Letztendlich ist jedoch die angenehme Arbeitsweise das überzeugendste Argument. Das Natural-Design ist schon eine Weile auf dem Markt, deshalb liegen bereits einige gute Studien mit aussagkräftigen Bewertungen vor. Eine Studie von 1999 belegt, dass das Natural-Design bei Menschen, die es verwenden, Schmerzen lindert. 2003 wurde festgestellt, dass das Natural-Design bei der Vorbeugung sowie der Behandlung von Beeinträchtigungen effektiv ist. Die Autoren der Studie haben festgestellt, dass die Natural-Tastatur „zu einer Verbesserung bei Handgelenks- und Karpaltunnelsyndrom-Symptomen führt“ und nur beim Natural-Design „ein bemerkenswerter positiver Effekt bei muskuloskeletalen Symptomen auftritt“. Es ist großartig zu sehen, dass Benutzer unserer Natural-Produkte tatsächlich so sehr von der Umsetzung ergonomischer Prinzipien beim Entwurf profitieren.

F: Wie entwickeln Sie die Designs für die ergonomischen Microsoft-Produkte?

A: Es beginnt zunächst mit gezielter Forschungsarbeit zu menschlichen Arbeitsweisen. Anhand dieser Informationen können wir Risikofaktoren herausarbeiten und bereits Entwürfe zur Verbesserung einbringen. Sobald wir eine Vorstellung von den notwendigen Verbesserungen haben, führen wir ein Brainstorming zu den Umsetzungsmöglichkeiten durch. Anschließend erstellen wir Modelle, in die diese Ideen einfließen, und beginnen mit umfangreichen Tests.
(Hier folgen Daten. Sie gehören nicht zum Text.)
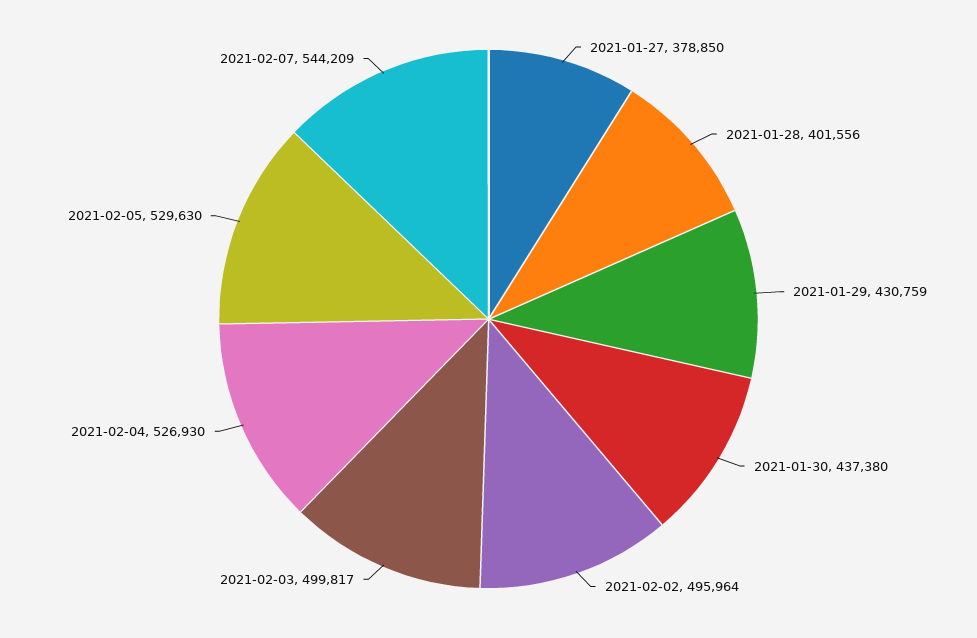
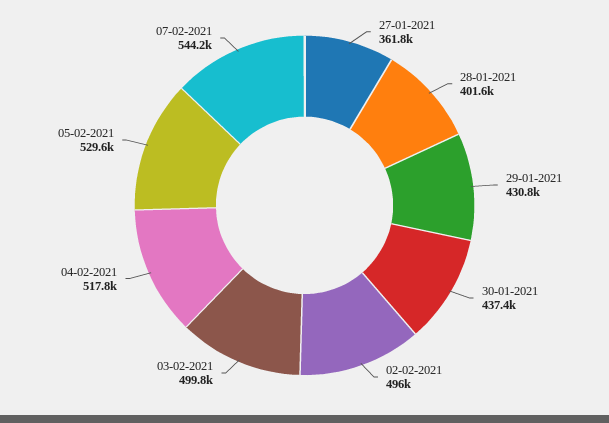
2021-01-27: 378850 -> 361800
2021-02-04: 526930 -> 517800

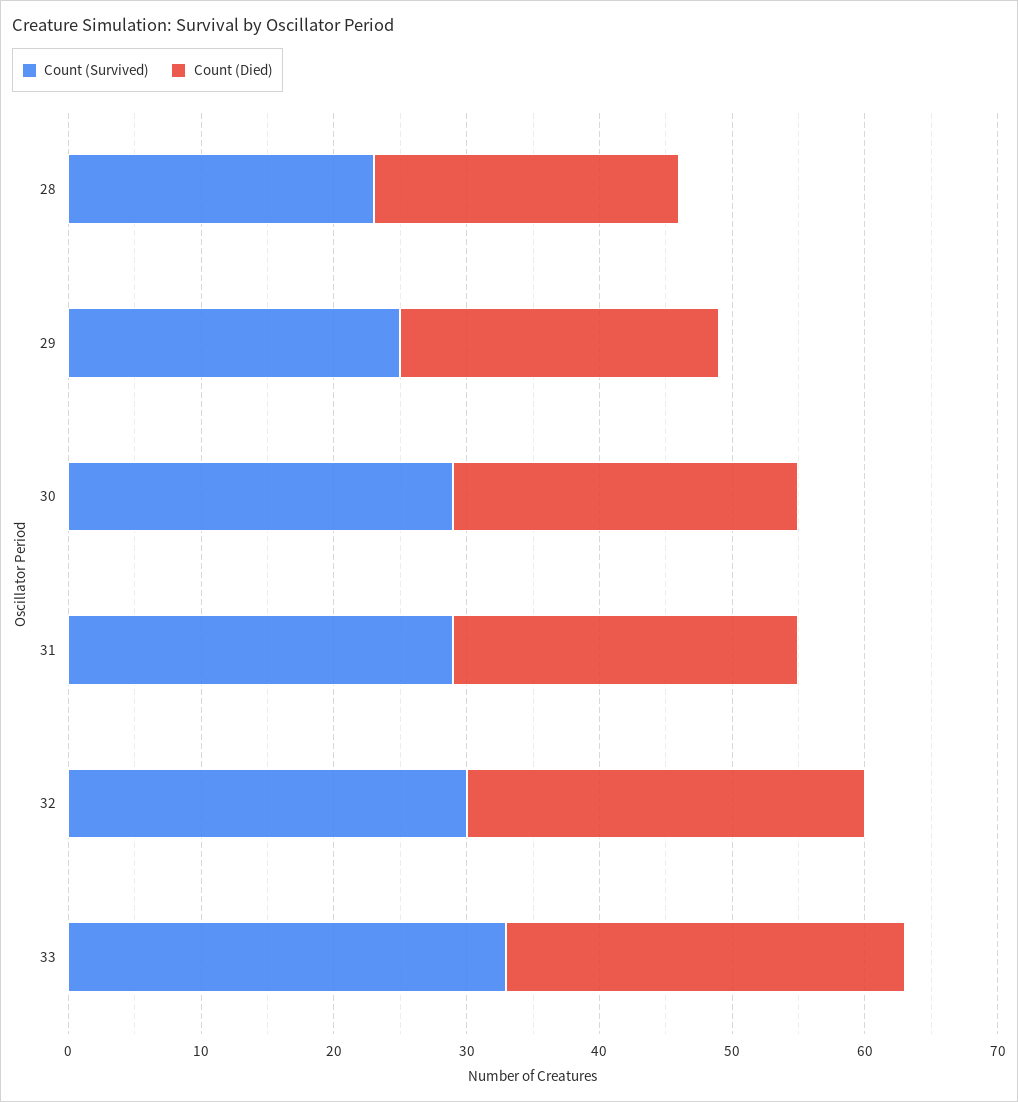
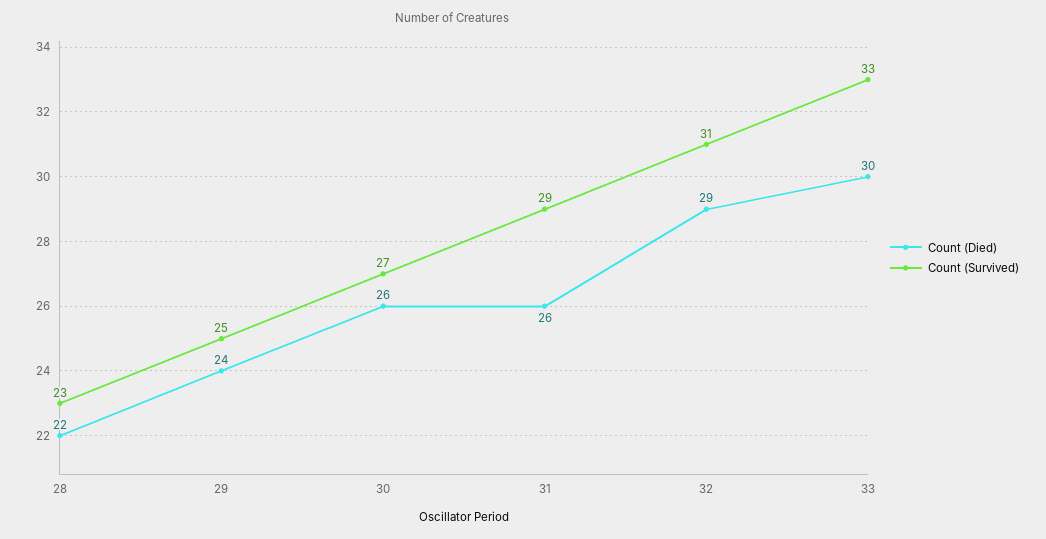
Count (Died), 28: 23 -> 22
Count (Survived), 30: 29 -> 27
Count (Survived), 32: 30 -> 31
Count (Died), 32: 30 -> 29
Wir lassen die Modelle von verschiedenen Personen begutachten und ermitteln, was diese Personen besonders gut oder schlecht bzw. komfortabel oder unpassend an den Modellen finden. Anhand dieser Feedbacks überarbeiten wir dann die Modelle dabei lassen wir alle Features, die von den Testern als positiv bewertet wurden, in den nächsten Fertigungsschritt einfließen. Diese Phase wird oft so lange wiederholt, bis wir aufgrund der vorliegenden Daten von unserem Ziel überzeugt sind. Außerdem berücksichtigen wir in unserer Testphasen immer das beste Produkt auf dem Markt (eigene oder Konkurrenzprodukte), um sicherzustellen, dass unsere Entwürfe besser als die derzeitig erhältlichen Produkte sind.

Sobald wir zwei bis drei Konzepte haben, mit denen wir zufrieden sind, testen wir sie in Laborumgebungen, in denen die Produkte von Benutzern verwendet werden, während wir die Haltung, Leistung, Vorlieben und andere Faktoren messen. Im letzten Schritt wählen wir auf Grundlage dieser Informationen das Konzept aus, das bei den Benutzern auf die höchste Akzeptanz gestoßen ist.